The calculator logs activity and information such as browser and JVM versions. This allows me to get some limited feedback on what it's being used for and to identify bugs. Some of this information is available in summary form on the statistics page.

Update history
30 January 2004 BuxFix: magnetic declination calculation. Was adding the variation to course, when in fact should be substracting. Thanks to Micheal Oxner (Canada) for pointing this out.
24 January 2004 Added magnetic declination calculation - experimental.
3 January 2004 If you can't beat them, join them....
Seriously bored with people not reading the 'drag-the-mouse' instructions. Click and release now sets alternate points (origin/destination) rather than setting both at the same place. Drag still works.
Just for reference the worst culprits for not reading the instructions come from English speaking countries - Brits top, Yanks second.
14 October 2003 BugFix: Course plot would go wild at extreme latitudes (greater than 88°)
13 October 2003 Prompt user to drag the mouse if they click and release on same map point.
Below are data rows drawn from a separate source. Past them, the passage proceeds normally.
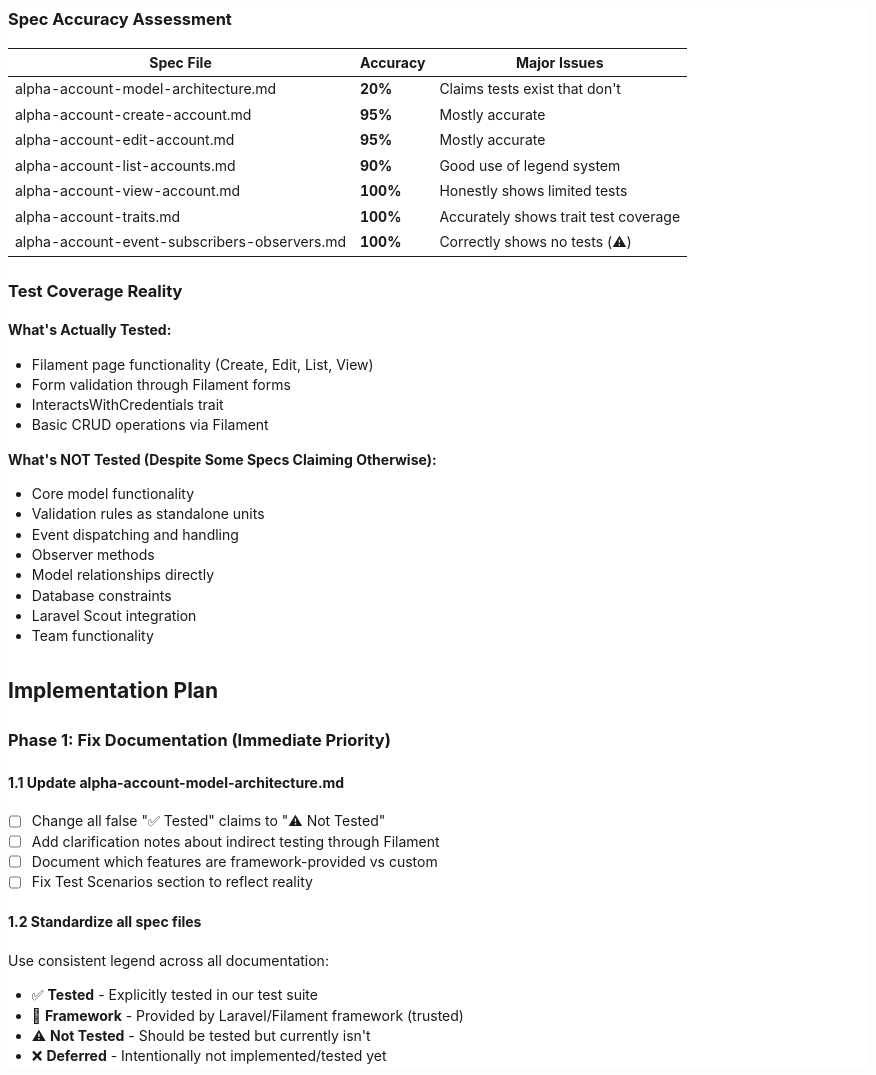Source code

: ### Spec Accuracy Assessment

| Spec File | Accuracy | Major Issues |
|-----------|----------|--------------|
| alpha-account-model-architecture.md | **20%** | Claims tests exist that don't |
| alpha-account-create-account.md | **95%** | Mostly accurate |
| alpha-account-edit-account.md | **95%** | Mostly accurate |
| alpha-account-list-accounts.md | **90%** | Good use of legend system |
| alpha-account-view-account.md | **100%** | Honestly shows limited tests |
| alpha-account-traits.md | **100%** | Accurately shows trait test coverage |
| alpha-account-event-subscribers-observers.md | **100%** | Correctly shows no tests (⚠️) |

### Test Coverage Reality

**What's Actually Tested:**
- Filament page functionality (Create, Edit, List, View)
- Form validation through Filament forms
- InteractsWithCredentials trait
- Basic CRUD operations via Filament

**What's NOT Tested (Despite Some Specs Claiming Otherwise):**
- Core model functionality
- Validation rules as standalone units
- Event dispatching and handling
- Observer methods
- Model relationships directly
- Database constraints
- Laravel Scout integration
- Team functionality

## Implementation Plan

### Phase 1: Fix Documentation (Immediate Priority)

#### 1.1 Update alpha-account-model-architecture.md
- [ ] Change all false "✅ Tested" claims to "⚠️ Not Tested" 
- [ ] Add clarification notes about indirect testing through Filament
- [ ] Document which features are framework-provided vs custom
- [ ] Fix Test Scenarios section to reflect reality

#### 1.2 Standardize all spec files
Use consistent legend across all documentation:
- ✅ **Tested** - Explicitly tested in our test suite
- 🔧 **Framework** - Provided by Laravel/Filament framework (trusted)
- ⚠️ **Not Tested** - Should be tested but currently isn't
- ❌ **Deferred** - Intentionally not implemented/tested yet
Better if they just read the instructions really...
Changed default select mode from point to city.
3 August 2003 Minor layout change for larger screen sizes; Results now displayed to the right on the lat/long entry fields - this allows more vertical space for the map to scale and allows it appear a lot larger.
29 June 2003 Added code to scale map to fit window - looks bigger now.
BugFix: Displayed bearing was rounded incorrectly..
14 June 2003 Applet bug fix - sometimes map wasn't being displayed at startup.
8 April 2003 Major rewrite now includes map selection and course calculation and plot.
30 March 2003 added notes about bearing calculation and withdrawal of source.
16 July 2002 Added bearing calculation to applet and schematic to HTML
10 September 1998 First version released.